For one thing, it would make sense that the Stranger, very explicitly, be a male soldier or warrior. If he has some sort of livery that proves he's from the White City, so much the better, but the point in all that would be to make his arrival a credible threat that people have reason to be worked up about.
As far as the title is concerned, I'm thinking it'd make a bit more sense to call it something like "Banners over Durum". The original title is an artifact, at this point - it sounded snappy when I was first drafting that initial spiel about the origin of Durumian matriarchy. At this point, I can dump it.
With regard to the Bechdel test, etc., I am stressing out over imaginary political ghosts. I have no particular reason to worry, and I really don't give a shit what the women's separatists of the world might think - upon reflection, the matriarchy is a Shock, anyway. The point is to explore this idyllic, if somewhat fucked up (yes, both. Elements that are awesome, and elements that are pretty bad, side by side) society, and decide what direction you want to take it in, assess the stakes involved (will I hunt down my former kin, even my blood-sisters, if it means I can get the society I've always wanted?), and act.
Mechanically, I have no intention of getting rid of Banner conflict. What I was trying to say before was that I had come up with something that was very new and weird to me, and I needed to spend a lot of time thinking about how play would look. I have a clearer vision of that now, much more so, and I'm very excited about it.
WRT exhausting traits, I think I'm still under the yoke of some rampant fanboy-ism. I'm not trying to do a Polaris hack, not at all, really, but I've been stuck in this mind-set that key phrases were necessary (they may or may not be; I might like them, but they're proving troublesome), and I took that thinking a step further in assuming that key phrases mandates using Themes, also. Not true at all. If HeroQuest can seamlessly incorporate groups and followers into conflict rules that prioritize tracking individual efforts, then I can figure this out.

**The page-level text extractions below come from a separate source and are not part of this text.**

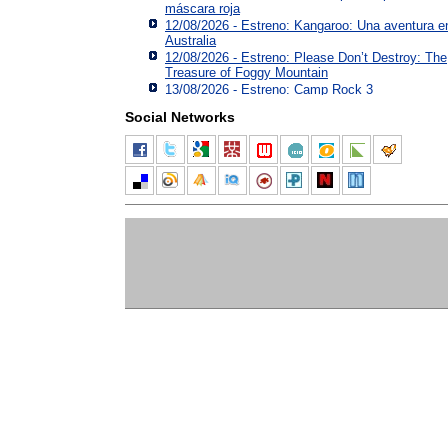
máscara roja
12/08/2026 - Estreno: Kangaroo: Una aventura e
Australia
12/08/2026 - Estreno: Please Don’t Destroy: The
Treasure of Foggy Mountain
13/08/2026 - Estreno: Camp Rock 3
Social Networks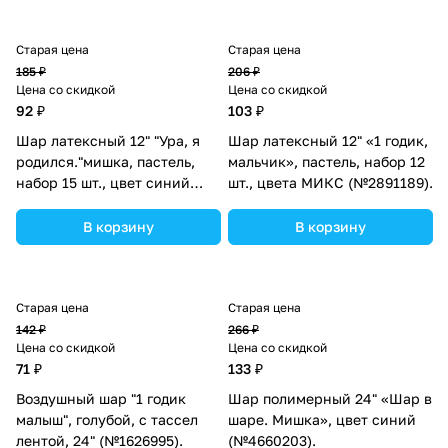
Старая цена
Старая цена
185 ₽
206 ₽
Цена со скидкой
Цена со скидкой
92 ₽
103 ₽
Шар латексный 12" "Ура, я
Шар латексный 12" «1 годик,
родился."мишка, пастель,
мальчик», пастель, набор 12
набор 15 шт., цвет синий
шт., цвета МИКС (№2891189).
(№5428309).
В корзину
В корзину
Старая цена
Старая цена
142 ₽
266 ₽
Цена со скидкой
Цена со скидкой
71 ₽
133 ₽
Воздушный шар "1 годик
Шар полимерный 24" «Шар в
малыш", голубой, с тассел
шаре. Мишка», цвет синий
лентой, 24" (№1626995).
(№4660203).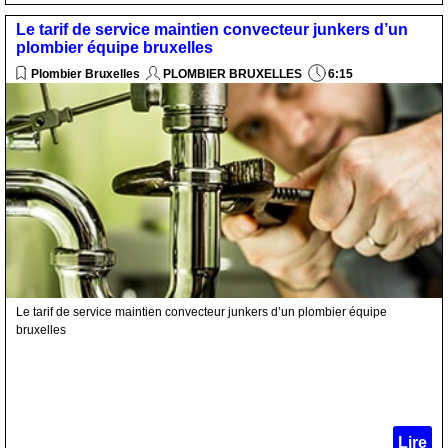
Le tarif de service maintien convecteur junkers d’un
plombier équipe bruxelles
Plombier Bruxelles
PLOMBIER BRUXELLES
6:15
Le tarif de service maintien convecteur junkers d’un plombier équipe
bruxelles
Lire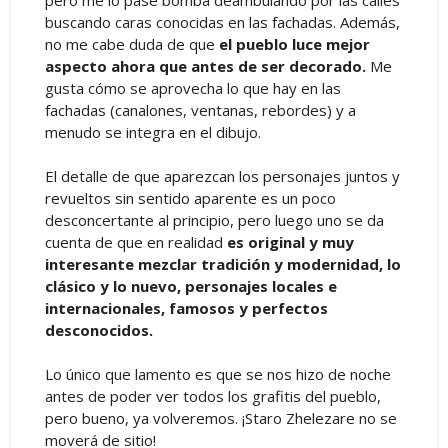
buscando caras conocidas en las fachadas. Además,
no me cabe duda de que
el pueblo luce mejor
aspecto ahora que antes de ser decorado.
Me
gusta cómo se aprovecha lo que hay en las
fachadas (canalones, ventanas, rebordes) y a
menudo se integra en el dibujo.
El detalle de que aparezcan los personajes juntos y
revueltos sin sentido aparente es un poco
desconcertante al principio, pero luego uno se da
cuenta de que en realidad
es original y muy
interesante mezclar tradición y modernidad, lo
clásico y lo nuevo, personajes locales e
internacionales, famosos y perfectos
desconocidos.
Lo único que lamento es que se nos hizo de noche
antes de poder ver todos los grafitis del pueblo,
pero bueno, ya volveremos. ¡Staro Zhelezare no se
moverá de sitio!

I want Banners to have a momentum of their own - whether you're in command of them or not, they still have their own interests and goals. They aren't terribly dynamic, on their own (we're interested in how the players handle things, after all), but I'm trying to make it so that if you take a Banner in an interesting direction, you can't just take it back somewhere else without effort. That's kind of what I mean by momentum - if your clan follows you to civil war, and you suddenly get a case of nerves, they've still gambled on fighting, and on winning. If you leave them behind, they're going to still be vulnerable to opposing forces, and on a martial level.